• [Required action A]: List every method that the class AbstractImmutableType declares in the passage on immutable value objects and JPA, excluding its constructor.
• [Required action B]: In the passage on immutable value objects and JPA, which older version of Hibernate is named as one that the UserType solution works with?
• [Required action C]: According to the passage on immutable value objects and JPA, why can standard JPA annotations with an embeddable object not produce an immutable value object?

** Text passage follows **

Immutable Value objects and JPA

旧街凉风 提交于 2019-11-30 17:39:27

You won't be able to do that using standard JPA annotations and an embeddable object, because the object will have to be created using a default constructor, and the value set via reflection.

You could however use a Hibernate custom type. Read this part of the Hibernate reference documentation, where there is an example Money type, which is instantiated using a constructor with arguments, and could thus be immutable.

Probably the easiest solution which works with a little older versions like 3.5 of Hibernate is to implement org.hibernate.usertype.UserType. There is quite a few methods in it but for immutable types you can extract most of them to common superclass:

package com.acme;

import java.io.Serializable;

import org.hibernate.usertype.UserType;

public abstract class AbstractImmutableType
  implements UserType {

 public AbstractImmutableType() {
  super();
 }

 public boolean isMutable() {
  return false;
 }

 public Serializable disassemble(Object value) {
  return (Serializable) value;
 }

 public Object assemble(Serializable cached, Object owner) {
  return cached;
 }

 public Object deepCopy(Object value) {
  return value;
 }

 public Object replace(Object original, Object target,
   Object owner) {
  return original;
 }

 public boolean equals(Object x, Object y) {
  if (x != null && y != null) {
   return x.equals(y);
  }
  // Two nulls are equal as well
  return x == null && y == null;
 }

 public int hashCode(Object x) {
  if (x != null) {
   return x.hashCode();
  }
  return 0;
 }
}

And you can use it like this:

package com.acme;

import java.sql.PreparedStatement;
import java.sql.ResultSet;
import java.sql.SQLException;
import java.sql.Types;

public class CurrencyType extends AbstractImmutableType {

 public static final String TYPE = "com.acme.CurrencyType";

 private static final int[] SQL_TYPES = {
    Types.VARCHAR
 };

 public CurrencyType() {
  super();
 }

 public Object nullSafeGet(ResultSet rs, String[] names,
    Object owner) throws SQLException {
  String value = rs.getString(names[0]);
  if (rs.wasNull()) {
   return null;
  }
  return Currency.valueOf(value);
 }

 public void nullSafeSet(PreparedStatement st, Object value,
    int index) throws SQLException {
  if (value != null) {
   st.setString(index, ((Currency)value).getCode());
  } else {
   st.setNull(index, SQL_TYPES[0]);
  }
 }

 public Class<?> returnedClass() {
  return Currency.class;
 }

 public int[] sqlTypes() {
  return SQL_TYPES;
 }
}

Longer explanation for this code you can find here

For JPA to be able to create objects via reflection, you have to have a default constructor, but it doesn't have to be public. I also like to keep my fields final, but this might be too restrictive for reflection -- you'll have to try.

** End of Text passage **
** Material shown follows **

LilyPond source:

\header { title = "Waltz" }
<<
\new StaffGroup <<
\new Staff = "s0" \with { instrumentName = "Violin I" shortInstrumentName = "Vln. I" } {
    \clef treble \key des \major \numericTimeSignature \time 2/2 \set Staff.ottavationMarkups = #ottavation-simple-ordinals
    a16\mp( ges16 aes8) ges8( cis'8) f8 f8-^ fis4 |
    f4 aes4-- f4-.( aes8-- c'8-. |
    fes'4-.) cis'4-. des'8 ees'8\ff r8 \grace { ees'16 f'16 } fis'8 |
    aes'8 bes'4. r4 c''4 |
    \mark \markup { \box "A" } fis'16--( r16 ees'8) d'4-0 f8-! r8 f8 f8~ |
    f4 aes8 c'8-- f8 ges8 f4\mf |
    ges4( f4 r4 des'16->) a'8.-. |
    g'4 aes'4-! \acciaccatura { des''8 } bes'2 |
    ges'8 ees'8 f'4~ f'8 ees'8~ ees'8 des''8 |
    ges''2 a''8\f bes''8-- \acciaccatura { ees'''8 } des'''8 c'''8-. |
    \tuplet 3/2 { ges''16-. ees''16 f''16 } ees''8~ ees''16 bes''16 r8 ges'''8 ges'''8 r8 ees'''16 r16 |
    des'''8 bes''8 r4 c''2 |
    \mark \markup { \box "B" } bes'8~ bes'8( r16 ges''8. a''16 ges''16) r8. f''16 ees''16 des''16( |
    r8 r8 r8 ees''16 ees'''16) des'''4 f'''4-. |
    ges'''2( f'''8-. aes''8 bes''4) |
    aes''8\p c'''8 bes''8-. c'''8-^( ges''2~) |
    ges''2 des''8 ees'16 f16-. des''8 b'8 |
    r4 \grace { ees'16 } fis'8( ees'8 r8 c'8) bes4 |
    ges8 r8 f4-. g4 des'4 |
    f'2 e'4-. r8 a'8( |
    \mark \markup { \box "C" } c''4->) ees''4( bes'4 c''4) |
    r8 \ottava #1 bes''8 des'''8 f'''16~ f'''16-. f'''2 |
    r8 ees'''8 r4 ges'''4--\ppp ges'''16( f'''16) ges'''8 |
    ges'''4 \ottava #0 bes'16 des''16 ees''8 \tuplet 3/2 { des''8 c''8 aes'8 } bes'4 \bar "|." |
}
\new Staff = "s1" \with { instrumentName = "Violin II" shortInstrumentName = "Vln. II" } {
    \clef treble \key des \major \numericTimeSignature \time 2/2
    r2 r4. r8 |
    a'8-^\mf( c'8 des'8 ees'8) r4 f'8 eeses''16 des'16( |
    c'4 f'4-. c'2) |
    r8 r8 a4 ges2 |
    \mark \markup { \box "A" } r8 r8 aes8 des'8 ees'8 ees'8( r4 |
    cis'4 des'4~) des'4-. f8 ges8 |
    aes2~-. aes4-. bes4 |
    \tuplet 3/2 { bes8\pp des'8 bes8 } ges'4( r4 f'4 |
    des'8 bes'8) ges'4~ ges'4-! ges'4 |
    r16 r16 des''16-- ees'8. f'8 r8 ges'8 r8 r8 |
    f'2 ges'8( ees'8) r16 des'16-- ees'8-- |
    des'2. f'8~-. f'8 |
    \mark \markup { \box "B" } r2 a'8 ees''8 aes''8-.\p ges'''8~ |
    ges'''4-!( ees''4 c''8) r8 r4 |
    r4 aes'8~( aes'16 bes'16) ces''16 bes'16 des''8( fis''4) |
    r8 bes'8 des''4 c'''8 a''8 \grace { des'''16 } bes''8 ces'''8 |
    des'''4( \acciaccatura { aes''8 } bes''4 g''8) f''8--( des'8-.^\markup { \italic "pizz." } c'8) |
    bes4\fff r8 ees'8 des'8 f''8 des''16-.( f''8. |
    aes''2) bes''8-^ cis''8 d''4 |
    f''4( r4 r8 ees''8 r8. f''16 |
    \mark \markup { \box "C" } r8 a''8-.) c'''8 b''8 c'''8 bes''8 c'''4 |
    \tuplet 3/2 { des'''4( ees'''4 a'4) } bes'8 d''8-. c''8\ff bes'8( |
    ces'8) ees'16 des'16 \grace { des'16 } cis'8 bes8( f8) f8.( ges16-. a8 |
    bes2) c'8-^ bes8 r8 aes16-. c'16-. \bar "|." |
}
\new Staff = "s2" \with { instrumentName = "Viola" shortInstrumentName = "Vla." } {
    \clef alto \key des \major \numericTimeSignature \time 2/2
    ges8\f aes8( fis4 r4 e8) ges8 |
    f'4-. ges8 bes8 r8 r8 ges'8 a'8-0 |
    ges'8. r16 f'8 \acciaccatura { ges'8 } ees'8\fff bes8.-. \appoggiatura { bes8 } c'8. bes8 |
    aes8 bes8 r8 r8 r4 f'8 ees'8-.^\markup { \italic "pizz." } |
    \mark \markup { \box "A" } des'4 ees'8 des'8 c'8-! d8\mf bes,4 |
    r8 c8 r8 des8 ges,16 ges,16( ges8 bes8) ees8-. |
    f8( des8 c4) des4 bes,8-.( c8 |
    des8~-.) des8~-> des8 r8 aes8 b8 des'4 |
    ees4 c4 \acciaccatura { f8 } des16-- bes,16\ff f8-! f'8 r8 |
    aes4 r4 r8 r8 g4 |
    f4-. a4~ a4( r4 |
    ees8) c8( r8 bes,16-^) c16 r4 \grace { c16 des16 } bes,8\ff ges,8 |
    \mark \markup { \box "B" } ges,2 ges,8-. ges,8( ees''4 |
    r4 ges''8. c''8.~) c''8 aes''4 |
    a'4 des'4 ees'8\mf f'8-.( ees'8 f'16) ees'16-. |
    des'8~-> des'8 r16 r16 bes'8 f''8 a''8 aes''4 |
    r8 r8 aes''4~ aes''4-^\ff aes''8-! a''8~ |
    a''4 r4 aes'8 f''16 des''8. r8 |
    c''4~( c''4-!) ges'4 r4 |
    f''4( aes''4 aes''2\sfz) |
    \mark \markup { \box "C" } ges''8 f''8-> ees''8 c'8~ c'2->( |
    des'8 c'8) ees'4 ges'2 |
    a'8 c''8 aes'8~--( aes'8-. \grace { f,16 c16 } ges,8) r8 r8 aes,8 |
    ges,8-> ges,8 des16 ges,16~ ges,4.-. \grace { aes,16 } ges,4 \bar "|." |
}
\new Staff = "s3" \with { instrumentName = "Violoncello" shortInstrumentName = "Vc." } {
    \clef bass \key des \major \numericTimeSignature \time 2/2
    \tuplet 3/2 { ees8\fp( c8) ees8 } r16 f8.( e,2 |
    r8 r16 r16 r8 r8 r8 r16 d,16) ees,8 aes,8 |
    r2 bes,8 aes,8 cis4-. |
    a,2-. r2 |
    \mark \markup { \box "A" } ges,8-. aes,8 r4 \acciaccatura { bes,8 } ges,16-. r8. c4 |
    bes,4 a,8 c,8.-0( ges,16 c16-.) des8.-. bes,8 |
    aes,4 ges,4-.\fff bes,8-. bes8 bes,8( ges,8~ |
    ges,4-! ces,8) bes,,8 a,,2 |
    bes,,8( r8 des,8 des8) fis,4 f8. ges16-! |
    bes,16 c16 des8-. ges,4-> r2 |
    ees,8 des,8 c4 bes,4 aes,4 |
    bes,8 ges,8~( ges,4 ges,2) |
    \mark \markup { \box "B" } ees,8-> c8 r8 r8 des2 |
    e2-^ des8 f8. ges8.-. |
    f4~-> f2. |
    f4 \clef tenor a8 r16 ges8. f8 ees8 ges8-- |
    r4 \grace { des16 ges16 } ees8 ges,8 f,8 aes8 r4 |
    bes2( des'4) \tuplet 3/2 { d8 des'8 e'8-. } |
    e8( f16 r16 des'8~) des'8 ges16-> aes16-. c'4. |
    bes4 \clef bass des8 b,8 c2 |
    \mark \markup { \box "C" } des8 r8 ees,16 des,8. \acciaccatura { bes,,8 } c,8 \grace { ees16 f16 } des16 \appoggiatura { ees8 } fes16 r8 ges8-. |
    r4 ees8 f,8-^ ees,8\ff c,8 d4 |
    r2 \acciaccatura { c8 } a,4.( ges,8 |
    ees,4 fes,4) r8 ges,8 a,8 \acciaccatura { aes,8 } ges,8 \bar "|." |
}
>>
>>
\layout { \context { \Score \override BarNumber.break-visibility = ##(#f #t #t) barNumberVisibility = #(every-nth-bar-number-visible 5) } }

** End of Material shown **

• [Output A]: isMutable, disassemble, assemble, deepCopy, replace, equals, hashCode

• [Output B]: Version 3.5

• [Output C]: With standard JPA annotations, the embeddable object has to be created with a default constructor, and its value is then set via reflection.